Cette directive trouve son origine dans le « Livre Blanc sur l'achèvement du marché intérieur » de 1985, dans lequel la Commission annonçait son intention de soumettre aux Etats-membres une proposition de directive sur l'harmonisation des législations en matière d'offres publiques d'acquisition. Depuis, cette proposition de directive s'est heurtée à de nombreux obstacles. Aujourd'hui, grâce à la relance de la négociation sur de nouvelles propositions de la Commission, elle semble proche d'être adoptée.

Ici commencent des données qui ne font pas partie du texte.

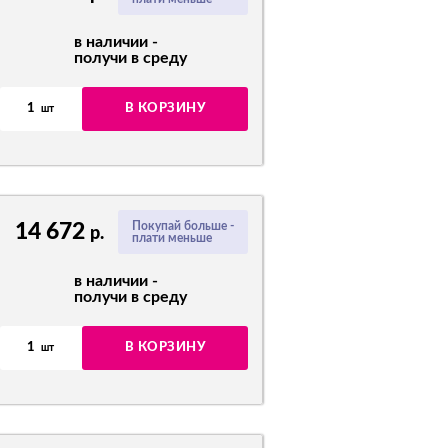
в наличии -
получи в среду
1
В КОРЗИНУ
шт
14 672
Покупай больше -
р.
плати меньше
в наличии -
получи в среду
1
В КОРЗИНУ
шт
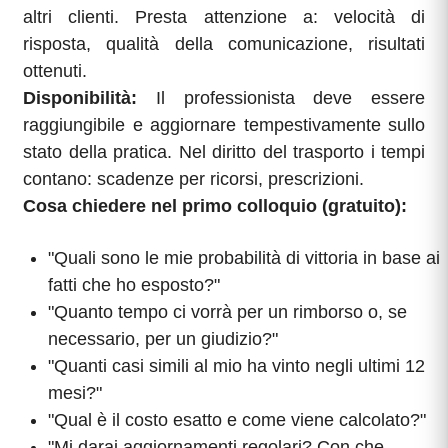
altri clienti. Presta attenzione a: velocità di
risposta, qualità della comunicazione, risultati
ottenuti.
Disponibilità:
Il professionista deve essere
raggiungibile e aggiornare tempestivamente sullo
stato della pratica. Nel diritto del trasporto i tempi
contano: scadenze per ricorsi, prescrizioni.
Cosa chiedere nel primo colloquio (gratuito):
"Quali sono le mie probabilità di vittoria in base ai
fatti che ho esposto?"
"Quanto tempo ci vorrà per un rimborso o, se
necessario, per un giudizio?"
"Quanti casi simili al mio ha vinto negli ultimi 12
mesi?"
"Qual è il costo esatto e come viene calcolato?"
"Mi darai aggiornamenti regolari? Con che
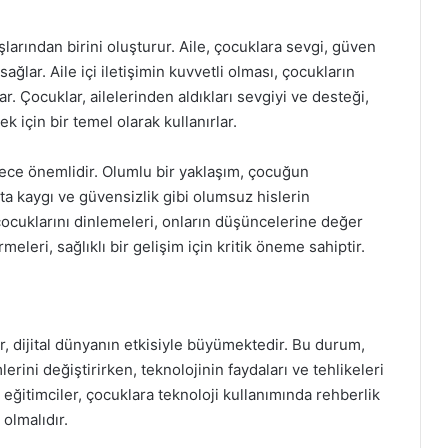
larından birini oluşturur. Aile, çocuklara sevgi, güven
ağlar. Aile içi iletişimin kuvvetli olması, çocukların
. Çocuklar, ailelerinden aldıkları sevgiyi ve desteği,
k için bir temel olarak kullanırlar.
erece önemlidir. Olumlu bir yaklaşım, çocuğun
ta kaygı ve güvensizlik gibi olumsuz hislerin
 çocuklarını dinlemeleri, onların düşüncelerine değer
meleri, sağlıklı bir gelişim için kritik öneme sahiptir.
, dijital dünyanın etkisiyle büyümektedir. Bu durum,
erini değiştirirken, teknolojinin faydaları ve tehlikeleri
ve eğitimciler, çocuklara teknoloji kullanımında rehberlik
olmalıdır.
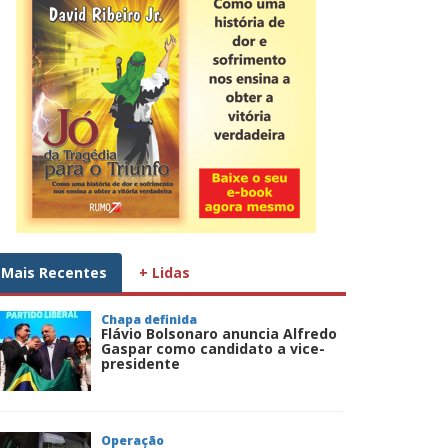
Mais Recentes
+ Lidas
Chapa definida
Flávio Bolsonaro anuncia Alfredo
Gaspar como candidato a vice-
presidente
Operação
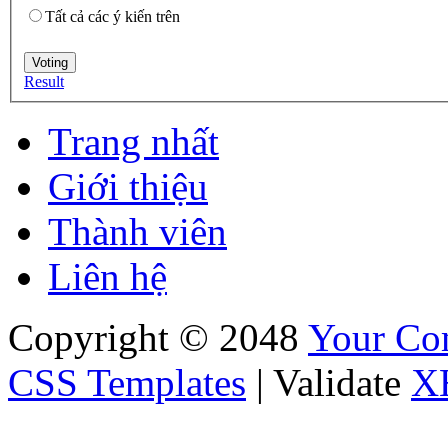
Tất cả các ý kiến trên
Result
Trang nhất
Giới thiệu
Thành viên
Liên hệ
Copyright © 2048
Your C
CSS Templates
| Validate
X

L'harmonisation proposée demeure compatible avec le maintien de certaines pratiques nationales au nom du principe de subsidiarité. Mais il faut espérer que ce texte jouera un rôle moteur dans le sens d'un rapprochement futur des réglementations et des autorités de contrôle.

Cet effet d'entraînement serait également bénéfique concernant les autres directives sur le droit des sociétés qui n'ont pas encore été adoptées. Il faudra toutefois veiller à la concordance des dispositions prévues par ces différents textes, en particulier avec la cinquième directive sur la société européenne et la dixième directive sur les fusions transnationales.

* *

*

C'est en fonction de ces observations qu'il vous est suggéré d'adopter, Mesdames, Messieurs, la proposition de résolution qui suit.

PROPOSITION DE RÉSOLUTION

Le Sénat,

Vu l'article 88-4 de la Constitution,

Vu la proposition de treizième directive du Parlement européen et du Conseil en matière de droit des sociétés concernant les offres publiques d'acquisition (n° E-598) ;

Considérant la nécessité d'adopter une directive d'harmonisation des réglementations en matière d'offres publiques d'acquisition afin d'assurer une transparence des marchés boursiers européens et d'offrir aux actionnaires minoritaires des garanties comparables dans chacun des Etats-membres ;

Considérant que les propositions de la Commission en ce sens sont équilibrées ;

Considérant toutefois que la reconnaissance des « moyens supplémentaires » de protection des actionnaires minoritaires risque d'entraver le libre jeu des offres dans certains Etats-membres ;

Considérant que la reconnaissance de « moyens réputés équivalents » à une offre obligatoire pour assurer la protection des actionnaires minoritaires ne doit pas conduire à vider de son sens l'application de la directive dans certains pays ;

Considérant qu'il convient d'envisager d'ores et déjà une coopération approfondie entre autorités de contrôle à l'échelle européenne ;

Considérant qu'un accord satisfaisant sur ce sujet peut être trouvé dans les prochaines semaines ;

Demande au gouvernement :

- de s'assurer que le texte final de la directive réaffirme le principe de la libre circulation des capitaux afin que la législation des Etats-membres n'entrave pas le libre jeu des offres publiques d'acquisition ;

- de s'assurer que la reconnaissance de « moyens réputés équivalents » à une offre obligatoire ne pourra pas être utilisée par certains pays dans le seul but de se soustraire aux prescriptions de la présente directive ;

- de favoriser l'approfondissement de la coopération et de la coordination des systèmes de supervision européens et d'envisager l'instauration d'un système commun à l'échelle européenne ;

- de favoriser l'adoption de la directive par le Conseil dans les meilleurs délais.